Discovering Why More Men Than Women Get Skin Cancer
“Even if you take into account that men spend more time out in the sun, for example, on construction jobs, and also factor in that they’re less likely to use sunscreen, it’s still a higher rate,” said Craig Burd, PhD, Department of Molecular Genetics, The Ohio State University Comprehensive Cancer Center – James Cancer Hospital and Solove Research Institute (OSUCCC – James).
This is the all-important question Dr. Burd, with funding from a Pelotonia Idea Grant, is trying to answer. And, he thinks he and his lab and research partners at the OSUCCC – James are on the right track, and that estrogen is the key.
“There are indications that hormones may be driving this,” said Dr. Burd. “Specifically, estrogen, which could have a protective role for women that men don’t necessarily have.”
The American Cancer Society (ACS) estimates that 87,100 Americans will be diagnosed with melanoma this year. Of this total, 52,170 are men, and 34,940 are women. The ACS also estimates that 9,730 people will die from melanoma: 6,380 men and 3,350 women.
“Our idea is that estrogen (the primary female sex hormone) works on a couple of different proteins in the body,” Dr. Burd said.
The “our” he refers to is his wife, Christin Burd, PhD, Molecular Biology and Cancer Genetics at the OSUCCC – James and a collaborator on the Pelotonia Idea Grant research. Dr. Craig Burd specializes in hormones and how they relate to breast cancer, while Dr. Christin Burd’s area of expertise and research is melanoma.
“We talk a lot and share ideas at dinner and on the drive into work,” Dr. Craig Burd said of how the idea to look at estrogen’s role in melanoma took shape. Their Pelotonia Idea Grant research seems to be a perfect blend of their areas of research, and another example of how the collaboration between different labs at the OSUCCC – James so often leads to advances in research.
Many cases of melanoma begin with moles that contain a cancer-promoting oncogene. “The NRAS genetic mutation is present in about 30 percent of melanoma cases,” Dr. Craig Burd said, adding that exposure to ultraviolet radiation (UV) seems to be another factor in “activating” mutations in the NRAS mutation.
Proteins in the NRAS mutation that impact melanoma are the estrogen receptors (ERs) alpha and beta, which are common in breast cancer, Dr. Craig Burd said. These estrogen receptors are activated by estrogen.
“The ER alpha appears to promote cancer, but the ER beta could be an inhibitor of cancer,” Dr. Craig Burd said, adding there has been some preliminary research on the impact of the ER beta at cancer centers around the country. Men do have estrogen in their bodies, but much less than women and “women have a lot more circulating estrogen in their bodies … and that could inhibit the progression toward cancer.”
Finding one of the causes of melanoma is an important step forward in the prevention and treatment of this deadly disease.

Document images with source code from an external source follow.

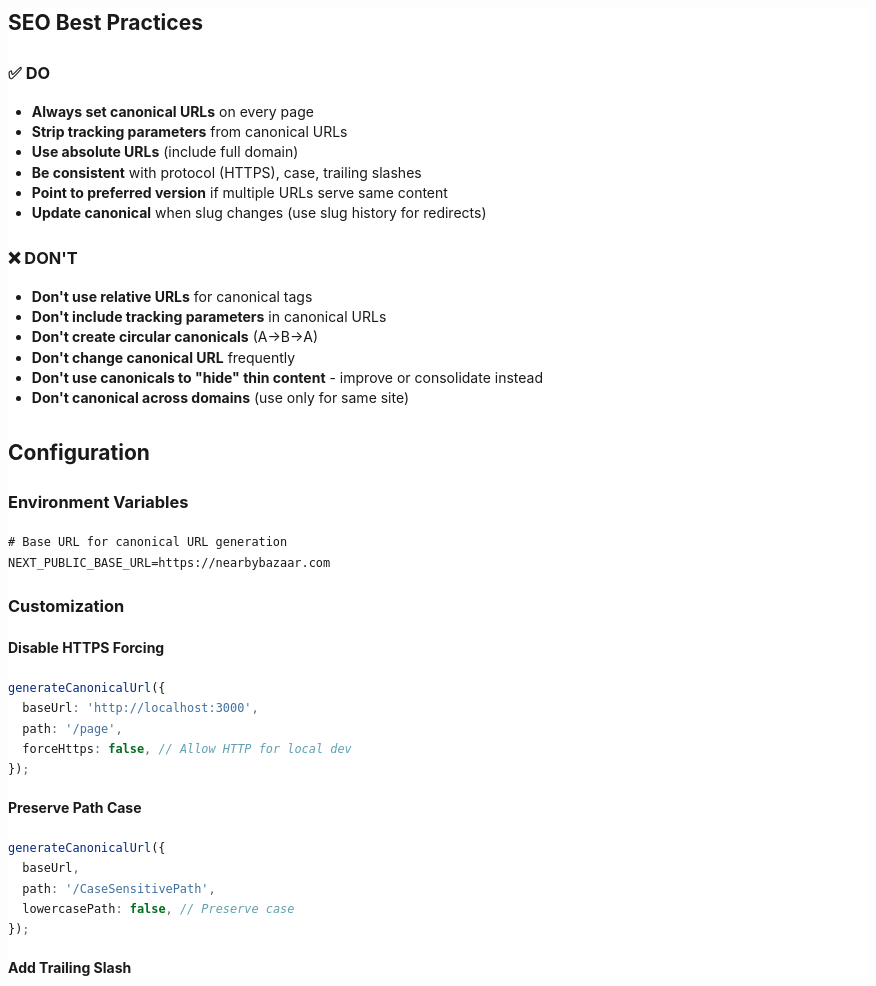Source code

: ## SEO Best Practices

### ✅ DO

- **Always set canonical URLs** on every page
- **Strip tracking parameters** from canonical URLs
- **Use absolute URLs** (include full domain)
- **Be consistent** with protocol (HTTPS), case, trailing slashes
- **Point to preferred version** if multiple URLs serve same content
- **Update canonical** when slug changes (use slug history for redirects)

### ❌ DON'T

- **Don't use relative URLs** for canonical tags
- **Don't include tracking parameters** in canonical URLs
- **Don't create circular canonicals** (A→B→A)
- **Don't change canonical URL** frequently
- **Don't use canonicals to "hide" thin content** - improve or consolidate instead
- **Don't canonical across domains** (use only for same site)

## Configuration

### Environment Variables

```env
# Base URL for canonical URL generation
NEXT_PUBLIC_BASE_URL=https://nearbybazaar.com
```

### Customization

#### Disable HTTPS Forcing

```typescript
generateCanonicalUrl({
  baseUrl: 'http://localhost:3000',
  path: '/page',
  forceHttps: false, // Allow HTTP for local dev
});
```

#### Preserve Path Case

```typescript
generateCanonicalUrl({
  baseUrl,
  path: '/CaseSensitivePath',
  lowercasePath: false, // Preserve case
});
```

#### Add Trailing Slash
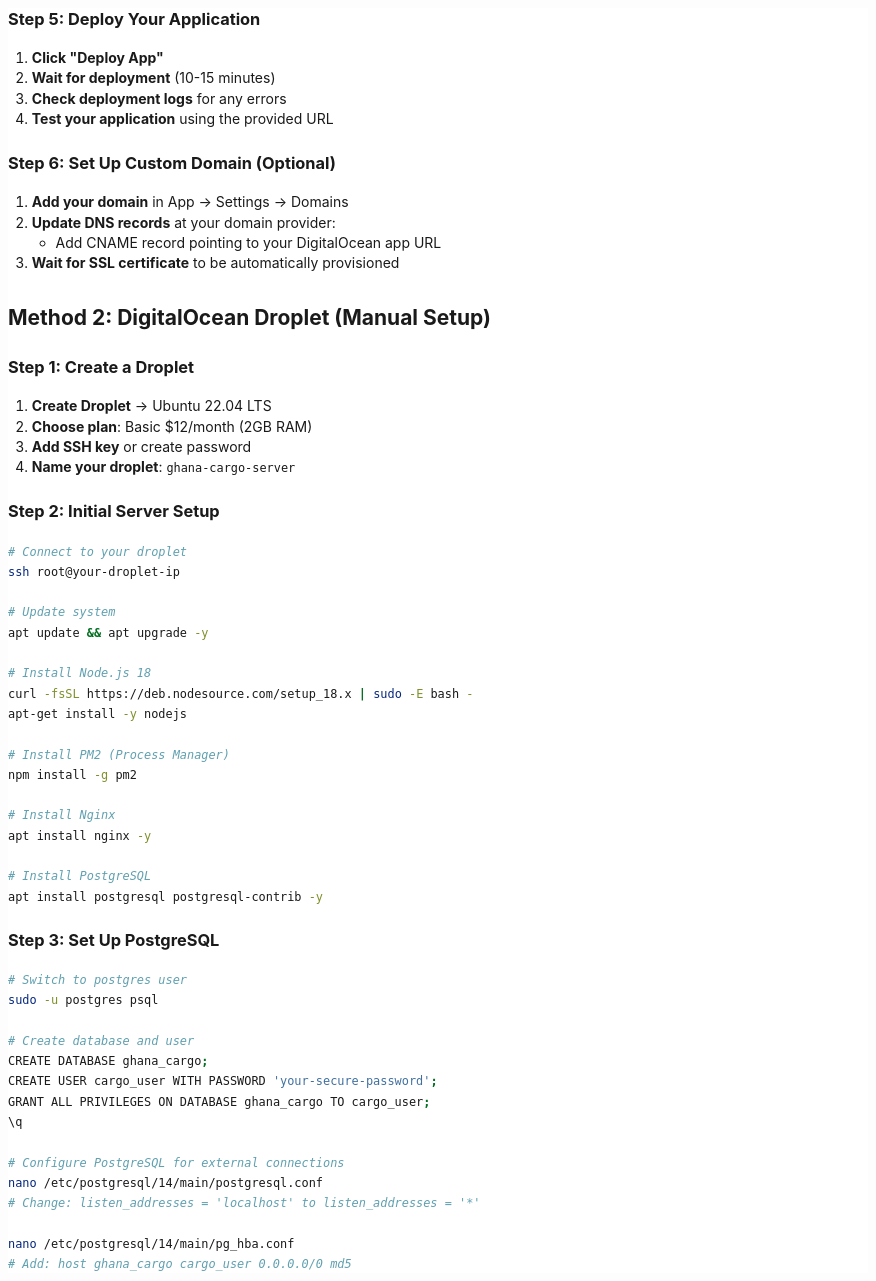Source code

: ### Step 5: Deploy Your Application

1. **Click "Deploy App"**
2. **Wait for deployment** (10-15 minutes)
3. **Check deployment logs** for any errors
4. **Test your application** using the provided URL

### Step 6: Set Up Custom Domain (Optional)

1. **Add your domain** in App → Settings → Domains
2. **Update DNS records** at your domain provider:
   - Add CNAME record pointing to your DigitalOcean app URL
3. **Wait for SSL certificate** to be automatically provisioned

## Method 2: DigitalOcean Droplet (Manual Setup)

### Step 1: Create a Droplet

1. **Create Droplet** → Ubuntu 22.04 LTS
2. **Choose plan**: Basic $12/month (2GB RAM)
3. **Add SSH key** or create password
4. **Name your droplet**: `ghana-cargo-server`

### Step 2: Initial Server Setup

```bash
# Connect to your droplet
ssh root@your-droplet-ip

# Update system
apt update && apt upgrade -y

# Install Node.js 18
curl -fsSL https://deb.nodesource.com/setup_18.x | sudo -E bash -
apt-get install -y nodejs

# Install PM2 (Process Manager)
npm install -g pm2

# Install Nginx
apt install nginx -y

# Install PostgreSQL
apt install postgresql postgresql-contrib -y
```

### Step 3: Set Up PostgreSQL

```bash
# Switch to postgres user
sudo -u postgres psql

# Create database and user
CREATE DATABASE ghana_cargo;
CREATE USER cargo_user WITH PASSWORD 'your-secure-password';
GRANT ALL PRIVILEGES ON DATABASE ghana_cargo TO cargo_user;
\q

# Configure PostgreSQL for external connections
nano /etc/postgresql/14/main/postgresql.conf
# Change: listen_addresses = 'localhost' to listen_addresses = '*'

nano /etc/postgresql/14/main/pg_hba.conf
# Add: host ghana_cargo cargo_user 0.0.0.0/0 md5
```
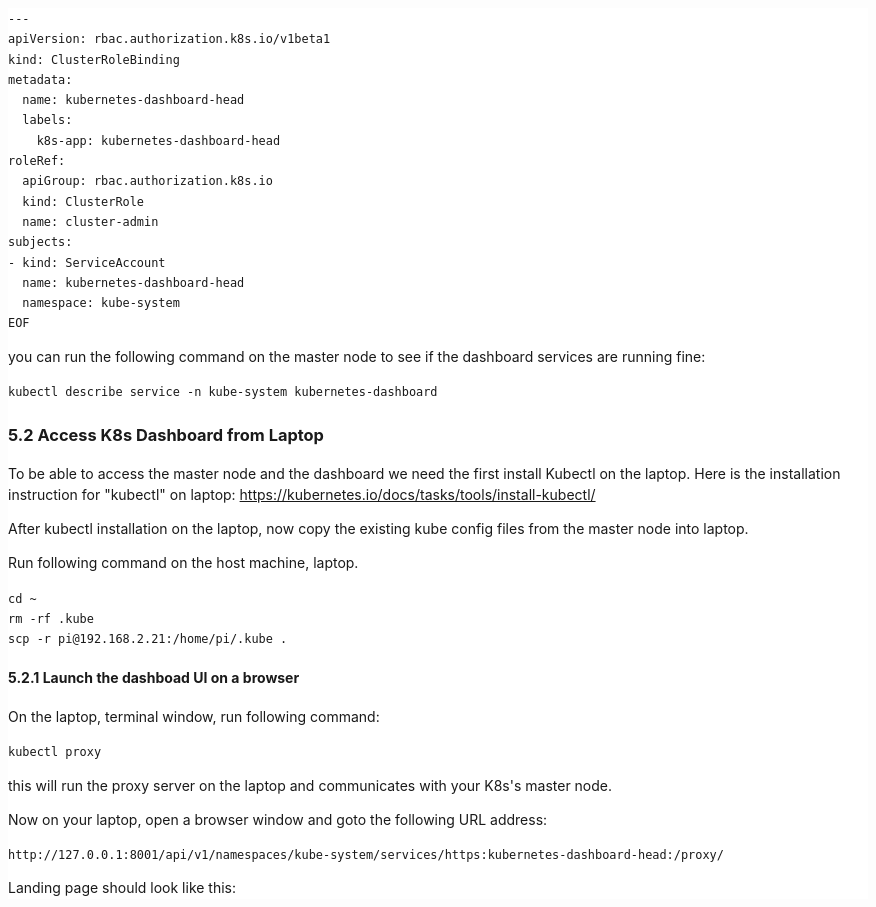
 ```
---
apiVersion: rbac.authorization.k8s.io/v1beta1
kind: ClusterRoleBinding
metadata:
  name: kubernetes-dashboard-head
  labels:
    k8s-app: kubernetes-dashboard-head
roleRef:
  apiGroup: rbac.authorization.k8s.io
  kind: ClusterRole
  name: cluster-admin
subjects:
- kind: ServiceAccount
  name: kubernetes-dashboard-head
  namespace: kube-system
EOF
```
you can run the following command on the master node to see if the dashboard services are running fine:
```
kubectl describe service -n kube-system kubernetes-dashboard
```

### 5.2 Access K8s Dashboard from Laptop
To be able to access the master node and the dashboard we need the first install Kubectl on the laptop. Here is the installation instruction for "kubectl" on laptop: https://kubernetes.io/docs/tasks/tools/install-kubectl/ 

After kubectl installation on the laptop, now copy the existing kube config files from the master node into laptop.

Run following command on the host machine, laptop.
```
cd ~
rm -rf .kube
scp -r pi@192.168.2.21:/home/pi/.kube .
```

#### 5.2.1 Launch the dashboad UI on a browser
On the laptop, terminal window, run following command:
```
kubectl proxy
```
this will run the proxy server on the laptop and communicates with your K8s's master node.  

Now on your laptop, open a browser window and goto the following URL address:
```
http://127.0.0.1:8001/api/v1/namespaces/kube-system/services/https:kubernetes-dashboard-head:/proxy/
```

Landing page should look like this:  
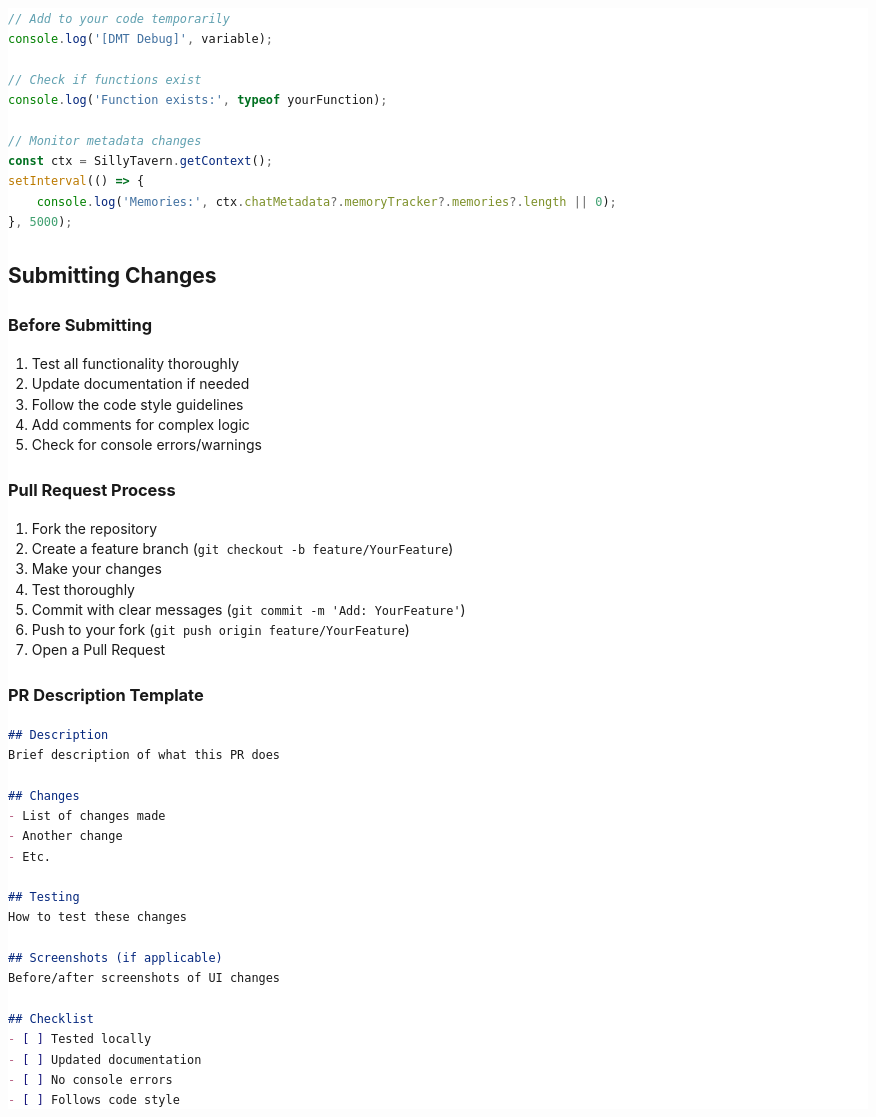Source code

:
 ```javascript
// Add to your code temporarily
console.log('[DMT Debug]', variable);

// Check if functions exist
console.log('Function exists:', typeof yourFunction);

// Monitor metadata changes
const ctx = SillyTavern.getContext();
setInterval(() => {
    console.log('Memories:', ctx.chatMetadata?.memoryTracker?.memories?.length || 0);
}, 5000);
```

## Submitting Changes

### Before Submitting

1. Test all functionality thoroughly
2. Update documentation if needed
3. Follow the code style guidelines
4. Add comments for complex logic
5. Check for console errors/warnings

### Pull Request Process

1. Fork the repository
2. Create a feature branch (`git checkout -b feature/YourFeature`)
3. Make your changes
4. Test thoroughly
5. Commit with clear messages (`git commit -m 'Add: YourFeature'`)
6. Push to your fork (`git push origin feature/YourFeature`)
7. Open a Pull Request

### PR Description Template

```markdown
## Description
Brief description of what this PR does

## Changes
- List of changes made
- Another change
- Etc.

## Testing
How to test these changes

## Screenshots (if applicable)
Before/after screenshots of UI changes

## Checklist
- [ ] Tested locally
- [ ] Updated documentation
- [ ] No console errors
- [ ] Follows code style
```
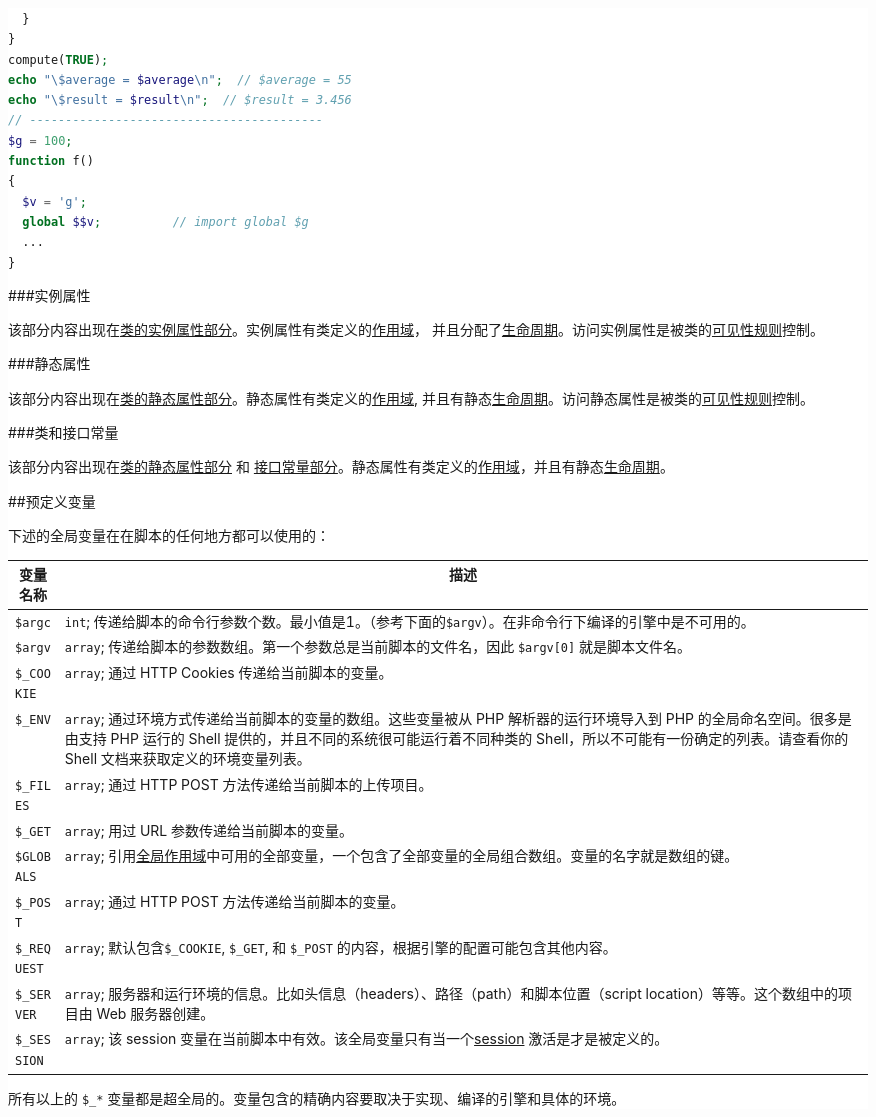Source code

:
 ```PHP
  }
}
compute(TRUE);
echo "\$average = $average\n";  // $average = 55
echo "\$result = $result\n";  // $result = 3.456
// -----------------------------------------
$g = 100;
function f()
{
  $v = 'g';
  global $$v;          // import global $g
  ...
}
```

###实例属性

该部分内容出现在[类的实例属性部分](14-classes.md#properties)。实例属性有类定义的[作用域](04-basic-concepts.md#scope)，
并且分配了[生命周期](04-basic-concepts.md#storage-duration)。访问实例属性是被类的[可见性规则](14-classes.md#general)控制。

###静态属性

该部分内容出现在[类的静态属性部分](14-classes.md#properties)。静态属性有类定义的[作用域](04-basic-concepts.md#scope),
并且有静态[生命周期](04-basic-concepts.md#storage-duration)。访问静态属性是被类的[可见性规则](14-classes.md#general)控制。

###类和接口常量

该部分内容出现在[类的静态属性部分](14-classes.md#properties) 和 [接口常量部分](15-interfaces.md#constants)。静态属性有类定义的[作用域](04-basic-concepts.md#scope)，并且有静态[生命周期](04-basic-concepts.md#storage-duration)。

##预定义变量

下述的全局变量在在脚本的任何地方都可以使用的：

变量名称  |   描述
-------------   |    -----------
`$argc` | `int`; 传递给脚本的命令行参数个数。最小值是1。（参考下面的`$argv`）。在非命令行下编译的引擎中是不可用的。
`$argv` | `array`; 传递给脚本的参数数组。第一个参数总是当前脚本的文件名，因此 `$argv[0]` 就是脚本文件名。
`$_COOKIE` |  `array`; 通过 HTTP Cookies 传递给当前脚本的变量。
`$_ENV` | `array`; 通过环境方式传递给当前脚本的变量的数组。这些变量被从 PHP 解析器的运行环境导入到 PHP 的全局命名空间。很多是由支持 PHP 运行的 Shell 提供的，并且不同的系统很可能运行着不同种类的 Shell，所以不可能有一份确定的列表。请查看你的 Shell 文档来获取定义的环境变量列表。
`$_FILES` | `array`; 通过 HTTP POST 方法传递给当前脚本的上传项目。
`$_GET` | `array`;  用过 URL 参数传递给当前脚本的变量。
`$GLOBALS` |  `array`; 引用[全局作用域](#general)中可用的全部变量，一个包含了全部变量的全局组合数组。变量的名字就是数组的键。
`$_POST` |  `array`; 通过 HTTP POST 方法传递给当前脚本的变量。
`$_REQUEST` | `array`; 默认包含`$_COOKIE`, `$_GET`, 和 `$_POST` 的内容，根据引擎的配置可能包含其他内容。
`$_SERVER` |  `array`; 服务器和运行环境的信息。比如头信息（headers）、路径（path）和脚本位置（script location）等等。这个数组中的项目由 Web 服务器创建。
`$_SESSION` | `array`; 该 session 变量在当前脚本中有效。该全局变量只有当一个[session](http://php.net/manual/en/book.session.php) 激活是才是被定义的。

所有以上的 `$_*` 变量都是超全局的。变量包含的精确内容要取决于实现、编译的引擎和具体的环境。
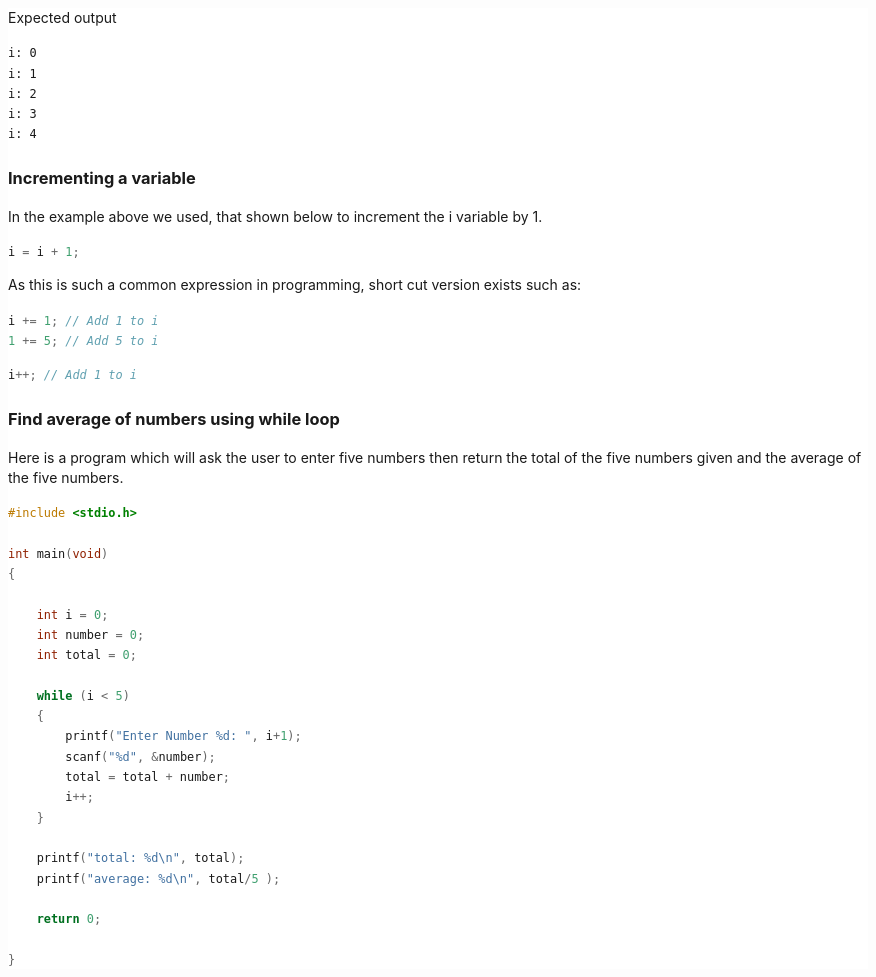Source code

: Expected output

```bash
i: 0
i: 1
i: 2
i: 3
i: 4
```

### Incrementing a variable

In the example above we used, that shown below to increment the i variable by 1.

```c
i = i + 1;
```

As this is such a common expression in programming, short cut version exists such as:

```c
i += 1; // Add 1 to i
1 += 5; // Add 5 to i
```

```c
i++; // Add 1 to i
```

### Find average of numbers using while loop

Here is a program which will ask the user to enter five numbers then return the total of the five numbers given and the average of the five numbers.

```c
#include <stdio.h>

int main(void)
{

    int i = 0;
    int number = 0;
    int total = 0;

    while (i < 5) 
    {
        printf("Enter Number %d: ", i+1);
        scanf("%d", &number);
        total = total + number;
        i++;
    }

    printf("total: %d\n", total);
    printf("average: %d\n", total/5 );
    
    return 0;

}
```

“That’s still a long way down the road, but it’s always important to keep the end goal in sight, and that’s prevention,” Dr. Craig Burd said. “If we can identify the factors that lead to melanoma and better protect people from this, that’s the end goal. It could be, for example, putting new additives in sunscreen that activate your ER beta.”
The Burds will each ride the 50-mile route in Pelotonia 2017, and plan to do more when their son, Timothy, 7, grows up. “When Timothy is older, we’ll have more time to train and maybe then we can both do the 100-mile Pelotonia route,” Dr. Craig Burd said of another of the couple’s longer-term goals.
Curiosity and the desire to take on challenges is what drives the Burds.
“A driving factor is to take on a question that interests you, one that nobody has ever asked before, and try and answer it,” Dr. Craig Burd said. “This is the job where you can do that. And, working in cancer research, hopefully we’re changing lives. Those are the rewards and why we do this.”